> _TASK DIRECTIONS_: Scan the lines below for "left" and copy the matches.

────────────────────────────────────────

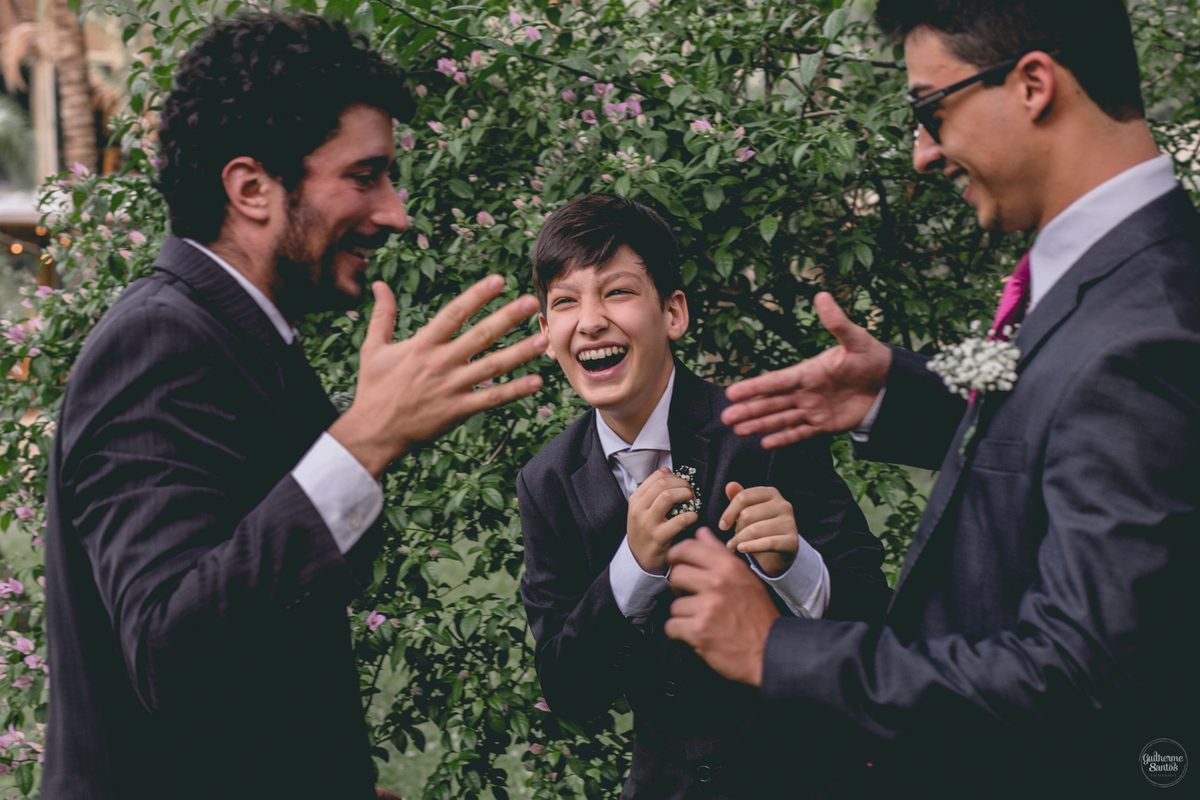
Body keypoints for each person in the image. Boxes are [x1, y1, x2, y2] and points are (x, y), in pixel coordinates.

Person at [664, 0, 1199, 796]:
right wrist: (900, 396)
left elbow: (1081, 678)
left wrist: (778, 651)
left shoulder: (1148, 332)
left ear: (1033, 84)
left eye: (930, 110)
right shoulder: (1119, 276)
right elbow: (1072, 432)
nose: (922, 154)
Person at [42, 13, 547, 800]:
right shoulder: (158, 343)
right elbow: (171, 653)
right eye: (365, 176)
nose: (395, 212)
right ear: (251, 188)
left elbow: (262, 641)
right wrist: (364, 441)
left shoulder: (244, 341)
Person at [517, 193, 890, 798]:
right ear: (546, 333)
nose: (590, 321)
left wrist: (796, 566)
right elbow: (570, 691)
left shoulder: (764, 429)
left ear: (673, 313)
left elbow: (880, 623)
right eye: (565, 301)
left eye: (617, 292)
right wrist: (633, 569)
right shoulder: (547, 482)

────────────────────────────────────────

> _TASK OUTPUT_:
left elbow: (1081, 678)
left wrist: (778, 651)
left shoulder: (1148, 332)
left ear: (1033, 84)
left eye: (930, 110)
left elbow: (262, 641)
left shoulder: (244, 341)
left wrist: (796, 566)
left shoulder: (764, 429)
left ear: (673, 313)
left elbow: (880, 623)
left eye: (617, 292)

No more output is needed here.